- Associated Press - Wednesday, October 20, 2010

INDIANAPOLIS (AP) - Colts coach Jim Caldwell won’t just pull out the same old bye-week speech Thursday.

He can use Pat McAfee as example No. 1 of what not to do while they’re gone.

McAfee was arrested for public intoxication Wednesday after police said he took a pre-dawn swim in a city canal and told them “I am drunk” as he tried to explain why he was sopping wet. Police arrested McAfee about 5 a.m. in the Broad Ripple neighborhood, a trendy area known for its nightlife.

Officers say the 23-year-old, second-year player from West Virginia had a blood-alcohol content of 0.15 percent, nearly twice the legal limit for driving in Indiana. He was released from custody just before noon.

“Certainly not pleased,” Caldwell said with one of the sternest expressions he’s shown in two seasons as head coach. “Very disappointed in what happened and once we have all of the information, we’ll take action at that time.”

According to the police report, McAfee was asked whether he was swimming in the canal and answered “I am not sure.” When he was asked why he was wet, McAfee responded, “It was raining.” When he was asked where his shirt was, McAfee said, “In the water.” And when he was asked how much he had to drink, McAfee said: “A lot cause I’m drunk.”

McAfee was not released from custody before Indy practiced Wednesday and was not in the locker room during the 45-minute media availability following practice.

But that didn’t insulate him from the spotlight.
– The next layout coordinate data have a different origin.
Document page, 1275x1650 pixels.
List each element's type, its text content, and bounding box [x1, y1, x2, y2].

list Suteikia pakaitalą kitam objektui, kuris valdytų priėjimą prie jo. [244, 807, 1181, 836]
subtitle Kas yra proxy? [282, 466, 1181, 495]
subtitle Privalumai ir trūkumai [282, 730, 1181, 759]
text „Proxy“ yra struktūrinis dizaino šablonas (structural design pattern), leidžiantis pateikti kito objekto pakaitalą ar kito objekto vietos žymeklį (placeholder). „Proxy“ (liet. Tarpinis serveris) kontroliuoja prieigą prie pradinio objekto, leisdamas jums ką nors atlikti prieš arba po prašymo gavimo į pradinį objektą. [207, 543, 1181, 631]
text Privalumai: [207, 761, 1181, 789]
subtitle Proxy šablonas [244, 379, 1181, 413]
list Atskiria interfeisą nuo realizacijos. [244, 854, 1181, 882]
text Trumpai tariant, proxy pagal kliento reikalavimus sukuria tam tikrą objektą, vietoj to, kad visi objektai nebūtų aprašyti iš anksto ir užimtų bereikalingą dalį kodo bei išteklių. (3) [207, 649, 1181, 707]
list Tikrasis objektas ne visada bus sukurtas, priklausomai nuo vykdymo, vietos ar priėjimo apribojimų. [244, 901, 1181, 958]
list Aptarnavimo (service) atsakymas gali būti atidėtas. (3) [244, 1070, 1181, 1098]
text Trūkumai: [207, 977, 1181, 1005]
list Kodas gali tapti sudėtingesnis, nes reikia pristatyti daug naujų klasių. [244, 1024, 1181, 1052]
Radio talk shows and local blogs turned McAfee into the butt of jokes all day.

Not surprisingly, the Colts found no humor in it. They’ve now had four players arrested on alcohol-related charges this year.

“I talk about it more often than the bye weeks,” Caldwell said. “But that’s not the issue. What I’ve been doing hasn’t been enough. So the fact of the matter is we’ve got to get it straightened out.”

The Associated Press sent an e-mail seeking comment from Colts owner Jim Irsay and left two messages at the office of McAfee’s attorney, Jim Voyles.

McAfee may wind up becoming the team’s poster child for disciplinary action. About three hours after the arrest, team president Bill Polian issued a statement saying Colts officials were continuing to gather information about the case.

“When that task is complete, we will deal immediately with the issue of club discipline,” Polian said. “Until we complete that process, we will have no further comment.”

McAfee could also be susceptible to league penalties under the substance-abuse policy.

Police were called after a driver at a red light reported that a man with no shirt approached her car. The woman told police she feared the man was going to try to get in, so she ran the red light and called 911.

McAfee then told police he was waiting for a friend to get him, but also that he planned to take a taxi home, the report said. He asked if he could walk home, but officers arrested him. They say he smelled of alcohol, his eyes were watery and bloodshot and his speech slurred.

Officers said they had to help McAfee stand up after giving him a breath alcohol test.

Some teammates were already offering assistance.

“Look, it’s my job as Pat’s friend and teammate to be there and support him, and I know that sounds like a company line, but it’s not,” receiver Anthony Gonzalez said. “It’s the truth. We have to be there to help him.”

Teammates also understand that another arrest has again damaged the Colts’ mostly clean-cut reputation.

In January, Colts receiver Taj Smith was stopped by police on suspicion of drunken driving. Smith spent last season on the Colts’ practice squad but was cut Sept. 4.

In August, backup defensive lineman John Gill was arrested for public intoxication after Indianapolis police found Gill passed out in a ditch. The charge was later dropped, but Polian said then that Gill would be placed in a roster category that would keep him inactive all season.

On Sept. 3, defensive tackle Fili Moala was arrested for driving while intoxicated, public intoxication and speeding.

And now it’s McAfee, a fun-loving young player whose Twitter bio reads in part “welcome to the partyy.”

“What coach says from the beginning of training camp is expected to be carried out,” left tackle Charlie Johnson said. “Nobody feels worse than the guys that got in trouble. But they hurt the team’s image and, hopefully, we don’t have anything else happen like this.”

Players insist there is not a drinking problem in Indianapolis.

“Look, we’re all human, we all make mistakes and we’d all like to take something back that we did when were younger,” running back Joseph Addai said. “It’s what you do afterward that makes the difference. The biggest thing is being a man, accepting your mistake and moving forward.”

Which is precisely what Caldwell intends to do Thursday before players leave town for the bye week.

“We talk about it, we talk about it often,” Caldwell said. “One time is too many and we’ve had a few more than we’d like.”

McAfee is averaging 44.7 yards per kick, has placed eight punts inside the opponents’ 20-yard line and has had 11 touchbacks on kickoffs. Only two teams _ Seattle and Atlanta _ have forced opponents to start drives deeper than McAfee after kickoffs.